À l’époque romaine, les corps des suppliciés étaient livrés aux bêtes ou devaient se contenter d’une sépulture très sommaire. La sépulture honorable de Jésus, par des personnalités juives courageuses, ainsi décrite par Marc, et les autres évangélistes, est une manière discrète d’affirmer son injuste exécution : celle d’un innocent (Mc 15,14-15).

v. 47 : « Or, Marie Madeleine et Marie, mère de José, regardaient l’endroit où on l’avait mis ».

Les femmes, mentionnées à trois reprises (vv. 15,40-41.47 et 16,1-2), sont avant tout préoccupées des derniers soins à donner au corps de Jésus, c’est-à-dire à le conserver dans la mort. Elles sont donc très attentives à l’endroit où il a été déposé. Elles pourront ainsi y revenir, au lendemain du sabbat, pour compléter la toilette funéraire.

Elles retrouveront effectivement la pierre et le linceul mentionnés au verset 46 ; mais lui, elles ne le trouveront plus !

Ce sont elles qui ont suivi et servi Jésus du début jusqu’à la fin (Mc 15,41) et qui vont devenir les tout premiers témoins de la résurrection (Mc 16,1-8).

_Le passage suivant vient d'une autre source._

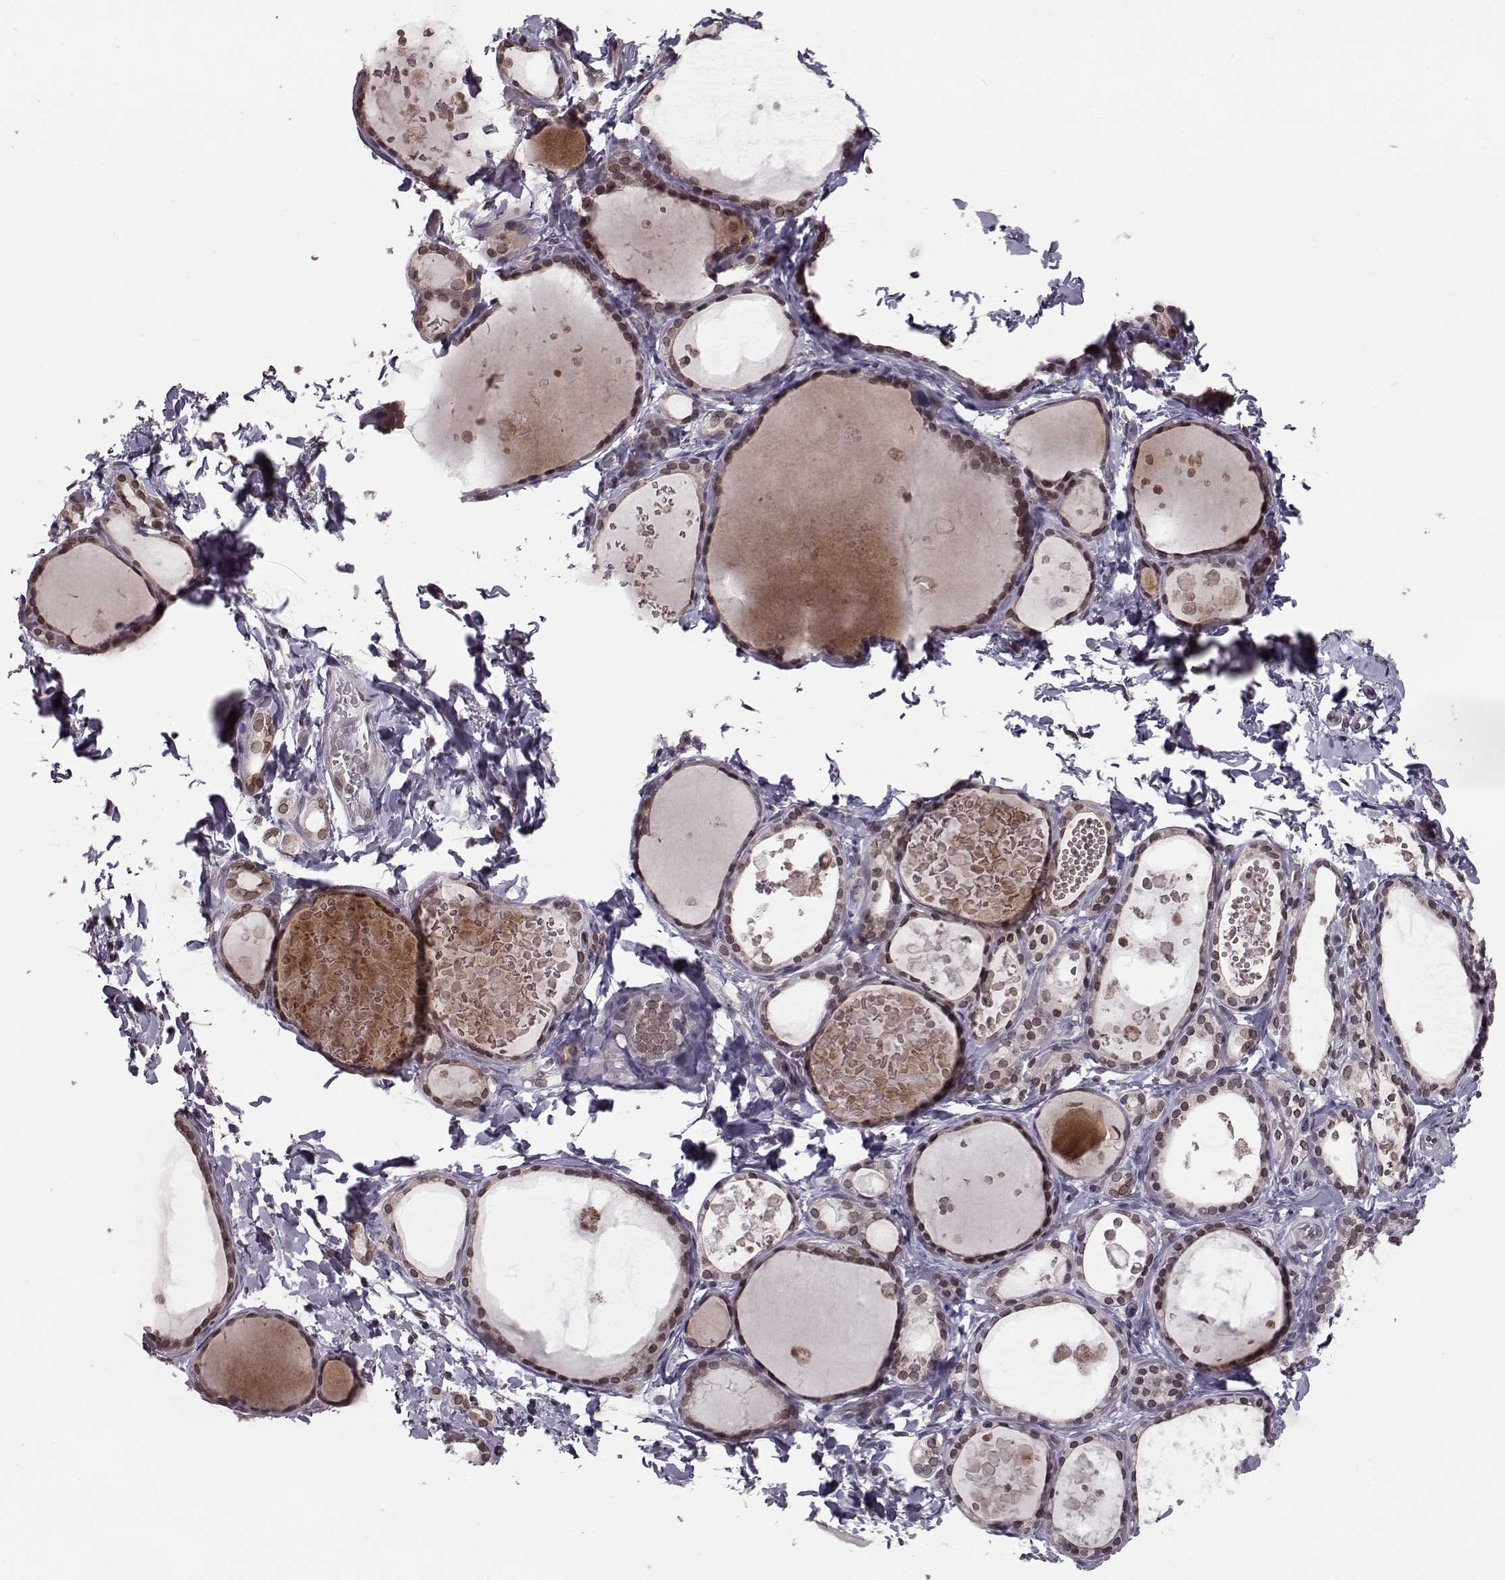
{"staining": {"intensity": "weak", "quantity": ">75%", "location": "cytoplasmic/membranous,nuclear"}, "tissue": "thyroid gland", "cell_type": "Glandular cells", "image_type": "normal", "snomed": [{"axis": "morphology", "description": "Normal tissue, NOS"}, {"axis": "topography", "description": "Thyroid gland"}], "caption": "Immunohistochemistry (IHC) (DAB (3,3'-diaminobenzidine)) staining of unremarkable thyroid gland reveals weak cytoplasmic/membranous,nuclear protein positivity in approximately >75% of glandular cells.", "gene": "NUP37", "patient": {"sex": "female", "age": 56}}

S’il n’y a pas beaucoup de rôles féminins dans Marc, il faut noter que les femmes y bénéficient toujours d’une appréciation positive. Elles sont toutes exemplaires. Leur humble simplicité, faite de pur abandon et de foi, leur donne accès plus directement que quiconque auprès de Jésus (cf. 1,30-31 ; 5,24-34 ; 7,24-30 ; 12,41-44 ; 14,3-9 ; 15,40-41.47 ; 16,1-8).

Entre la fin du chapitre 15 et le début du chapitre 16, il y a l’espace d’un sabbat. Tout a été achevé à la hâte, car il n’est pas permis de faire grand-chose une fois le sabbat commencé.

Marc nous a rapporté quelques paroles de Jésus sur le sabbat. Dans le silence de sa mort, elles continuent de résonner :

« Est-il permis le jour du sabbat de faire du bien plutôt que du mal, de sauver une vie plutôt que de tuer ? » (3,4) : on se rappelle qu’à la suite de cette parole et de la guérison, les « pharisiens tinrent conseil avec les Hérodiens, en vue de le perdre » (3,6).

« Le sabbat est fait pour l’homme et non l’homme pour le sabbat. Aussi le Fils de l’homme est maître même du sabbat ». (2,27-28).